Contrairement à ce qu’on répète en général, ni Smith ni Carlos n’appartenaient aux Black Panthers, cette organisation radicale qui militait aux Etats-Unis contre la situation injuste faite aux Noirs; mais la mort de Martin Luther King le 4 avril 1968, puis celle de Robert Kennedy le 6 juin de la même année, les incitait l’un et l’autre à agir à leur niveau, en faisant un geste symbolique qui, ils en étaient persuadés, aurait un retentissement dans le monde entier. Les JO n’offraient-ils pas cette occasion inespérée?
Il faut ajouter qu’une rencontre fut très certainement déterminante pour passer à l’acte: celle de Harry Edwards. Ce professeur de sociologie, ancien athlète, avait fondé juste un an avant, l’Olympic Project for Human Rights (OPHR), dans le but d’organiser un boycottage des JO; pour lui, il n’était plus question de gagner des médailles pour un pays qui refusait d’intégrer la minorité noire. Voici comment il justifiait sa position au New York Times en 1968:
"For years we have participated in the Olympic Games, carrying the United States on our backs with our victories, and race relations are now worse than ever," he told the New York Times Magazine in 1968. "We're not trying to lose the Olympics for the Americans.
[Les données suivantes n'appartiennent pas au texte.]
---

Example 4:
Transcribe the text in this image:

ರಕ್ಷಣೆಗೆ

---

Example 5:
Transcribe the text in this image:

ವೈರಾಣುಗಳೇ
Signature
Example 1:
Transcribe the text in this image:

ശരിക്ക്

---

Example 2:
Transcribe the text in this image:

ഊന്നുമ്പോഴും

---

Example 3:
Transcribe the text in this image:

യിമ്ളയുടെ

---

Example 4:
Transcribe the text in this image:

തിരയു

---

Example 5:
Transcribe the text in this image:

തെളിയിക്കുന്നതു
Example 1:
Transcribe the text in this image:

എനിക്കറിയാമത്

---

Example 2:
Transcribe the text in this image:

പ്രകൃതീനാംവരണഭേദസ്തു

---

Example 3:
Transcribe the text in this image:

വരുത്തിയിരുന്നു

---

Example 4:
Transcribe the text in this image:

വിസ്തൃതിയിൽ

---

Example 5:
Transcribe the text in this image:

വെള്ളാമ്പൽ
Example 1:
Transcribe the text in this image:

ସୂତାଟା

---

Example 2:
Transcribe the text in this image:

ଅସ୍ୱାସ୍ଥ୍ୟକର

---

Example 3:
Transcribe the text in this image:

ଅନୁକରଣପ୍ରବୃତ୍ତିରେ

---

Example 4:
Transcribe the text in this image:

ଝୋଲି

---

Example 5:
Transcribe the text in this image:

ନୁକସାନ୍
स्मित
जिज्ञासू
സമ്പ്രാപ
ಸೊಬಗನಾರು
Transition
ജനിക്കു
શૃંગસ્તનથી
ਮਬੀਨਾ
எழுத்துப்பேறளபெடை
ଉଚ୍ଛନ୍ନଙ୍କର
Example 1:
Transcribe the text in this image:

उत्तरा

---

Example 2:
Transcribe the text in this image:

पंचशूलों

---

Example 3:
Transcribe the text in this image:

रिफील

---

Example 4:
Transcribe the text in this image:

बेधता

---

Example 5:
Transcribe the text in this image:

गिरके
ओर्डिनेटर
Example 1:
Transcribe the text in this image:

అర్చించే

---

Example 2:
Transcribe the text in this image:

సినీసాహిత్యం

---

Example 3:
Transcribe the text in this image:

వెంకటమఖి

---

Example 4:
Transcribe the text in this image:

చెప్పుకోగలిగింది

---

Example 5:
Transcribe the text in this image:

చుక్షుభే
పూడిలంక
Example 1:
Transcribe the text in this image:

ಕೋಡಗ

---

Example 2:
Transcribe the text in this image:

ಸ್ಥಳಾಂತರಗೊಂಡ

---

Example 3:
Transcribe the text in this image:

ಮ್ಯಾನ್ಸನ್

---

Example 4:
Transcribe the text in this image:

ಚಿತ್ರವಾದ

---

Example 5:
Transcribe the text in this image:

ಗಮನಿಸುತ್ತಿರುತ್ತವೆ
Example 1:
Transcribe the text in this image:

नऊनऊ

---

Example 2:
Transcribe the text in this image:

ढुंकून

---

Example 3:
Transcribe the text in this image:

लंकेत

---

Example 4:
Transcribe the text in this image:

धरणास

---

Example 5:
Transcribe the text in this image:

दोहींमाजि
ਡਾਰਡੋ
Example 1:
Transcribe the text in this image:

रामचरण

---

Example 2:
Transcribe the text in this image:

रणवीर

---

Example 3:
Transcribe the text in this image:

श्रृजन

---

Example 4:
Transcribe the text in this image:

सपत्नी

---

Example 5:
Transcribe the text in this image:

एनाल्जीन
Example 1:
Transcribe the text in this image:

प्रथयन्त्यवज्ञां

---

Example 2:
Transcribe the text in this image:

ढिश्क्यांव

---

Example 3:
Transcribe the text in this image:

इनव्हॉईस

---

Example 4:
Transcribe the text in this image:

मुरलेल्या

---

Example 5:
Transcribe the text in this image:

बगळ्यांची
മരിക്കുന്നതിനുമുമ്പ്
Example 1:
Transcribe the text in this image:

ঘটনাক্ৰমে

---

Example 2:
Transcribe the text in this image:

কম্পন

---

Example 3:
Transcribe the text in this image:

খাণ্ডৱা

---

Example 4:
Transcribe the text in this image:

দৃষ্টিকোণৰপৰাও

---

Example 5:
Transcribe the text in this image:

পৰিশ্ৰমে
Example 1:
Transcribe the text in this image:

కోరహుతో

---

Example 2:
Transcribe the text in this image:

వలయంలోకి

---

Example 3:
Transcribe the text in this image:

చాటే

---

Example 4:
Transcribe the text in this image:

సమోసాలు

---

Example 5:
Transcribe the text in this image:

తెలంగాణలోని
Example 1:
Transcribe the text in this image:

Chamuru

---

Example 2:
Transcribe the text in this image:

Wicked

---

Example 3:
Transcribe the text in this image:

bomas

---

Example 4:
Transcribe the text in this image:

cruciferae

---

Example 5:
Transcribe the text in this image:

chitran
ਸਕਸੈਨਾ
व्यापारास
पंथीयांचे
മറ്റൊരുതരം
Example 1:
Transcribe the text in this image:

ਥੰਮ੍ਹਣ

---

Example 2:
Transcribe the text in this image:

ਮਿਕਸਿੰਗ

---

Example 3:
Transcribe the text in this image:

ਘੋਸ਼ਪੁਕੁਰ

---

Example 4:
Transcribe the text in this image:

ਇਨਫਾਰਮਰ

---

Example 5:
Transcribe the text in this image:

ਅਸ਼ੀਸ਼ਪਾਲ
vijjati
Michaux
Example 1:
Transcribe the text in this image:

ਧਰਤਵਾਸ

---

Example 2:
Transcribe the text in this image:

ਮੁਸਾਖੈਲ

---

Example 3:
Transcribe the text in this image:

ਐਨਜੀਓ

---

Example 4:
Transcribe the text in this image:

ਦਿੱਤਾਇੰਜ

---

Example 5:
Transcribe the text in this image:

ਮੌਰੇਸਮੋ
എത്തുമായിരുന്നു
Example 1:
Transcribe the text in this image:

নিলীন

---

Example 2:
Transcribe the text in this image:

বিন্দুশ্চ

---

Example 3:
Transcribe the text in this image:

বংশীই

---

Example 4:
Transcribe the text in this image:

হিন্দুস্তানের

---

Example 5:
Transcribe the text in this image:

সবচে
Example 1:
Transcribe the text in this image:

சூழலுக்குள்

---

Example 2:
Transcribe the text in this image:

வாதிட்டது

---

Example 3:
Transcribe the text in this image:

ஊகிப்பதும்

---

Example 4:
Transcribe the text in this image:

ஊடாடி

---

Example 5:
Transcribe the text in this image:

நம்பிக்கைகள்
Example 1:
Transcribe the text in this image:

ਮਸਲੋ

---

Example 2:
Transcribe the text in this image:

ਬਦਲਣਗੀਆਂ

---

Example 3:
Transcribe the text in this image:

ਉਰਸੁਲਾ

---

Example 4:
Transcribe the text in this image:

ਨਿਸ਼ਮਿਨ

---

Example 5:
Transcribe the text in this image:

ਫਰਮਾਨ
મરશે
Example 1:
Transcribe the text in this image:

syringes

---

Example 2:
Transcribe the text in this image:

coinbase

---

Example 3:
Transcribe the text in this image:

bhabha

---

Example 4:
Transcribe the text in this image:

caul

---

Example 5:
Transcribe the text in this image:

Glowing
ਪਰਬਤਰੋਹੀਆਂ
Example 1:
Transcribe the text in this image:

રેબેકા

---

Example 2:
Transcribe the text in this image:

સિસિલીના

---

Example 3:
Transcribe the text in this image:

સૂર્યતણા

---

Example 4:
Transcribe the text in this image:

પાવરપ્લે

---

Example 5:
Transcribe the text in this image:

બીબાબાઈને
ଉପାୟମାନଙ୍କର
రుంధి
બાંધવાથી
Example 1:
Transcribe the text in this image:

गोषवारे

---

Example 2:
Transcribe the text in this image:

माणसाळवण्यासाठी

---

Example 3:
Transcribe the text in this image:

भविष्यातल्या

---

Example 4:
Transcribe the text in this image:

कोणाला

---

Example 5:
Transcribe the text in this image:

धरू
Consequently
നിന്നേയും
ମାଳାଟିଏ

What happens to them is immaterial.... But it's time for the black people to stand up as men and women and refuse to be utilized as performing animals for a little extra dog food." |
Mais plus fondamentalement, et au milieu d’autres revendications générales, l’OPHR s’en prenait directement au Comité international olympique (CIO) et surtout à sa présidence… Fondé en 1896 à l’issue des jeux d’Athènes, le CIO est l’autorité suprême du mouvement olympique. Celui-ci s’est doté d’une charte adoptée par les membres du CIO et qui dit ceci:”l’olympisme est une philosophie (…) alliant le sport à la culture et à l’éducation, (il) se veut créateur d’un style de vie fondé sur la joie dans l’effort, la valeur éducative et le bon exemple et le respect des principes éthiques fondamentaux universels”. On remarque donc que si le concept de droit de l’homme ne figure pas explicitement dans la charte de l’olympisme en revanche, on y trouve une défense des principes moraux universels. Selon Harry Edwards et son OPHR, ces nobles principes ont été largement dévoyé par le racisme du président du CIO, Avery Brundage (1952-1972). Il faut se rappeler qu’en tant que président du Comité américain, celui-ci avait déjà milité pour la participation des Etats-Unis aux Jeux de Berlin organisés par les nazis en 1936. Ce flagorneur zélé avait même retiré les athlètes juifs de l’équipe américaine du relais 4 fois 100 mètres.
Brundage pouvait donc à bon droit se sentir directement visé par ces trois sprinters d’exception exhibant le badge de l’OPHR. Le lendemain, il demanda l’expulsion de Smith et Carlos à la délégation américaine. Leur carrière était terminée… ils devinrent entraîneurs d’athlétisme. Mais qu’est-il arrivé à Peter Norman ? Au départ, celui-ci ne devait pas être impliqué, mais ayant surpris Smith et Carlos évoquer leur projet dans les vestiaires, il leur avait exprimé son souhait d’accomplir lui aussi un geste de solidarité. Geste qu’il paya très cher, car le meilleur sprinteur de son pays, ne fut pas sélectionné en 1972 pour les Jeux de Munich et sombra ensuite dans la dépression et l’alcoolisme.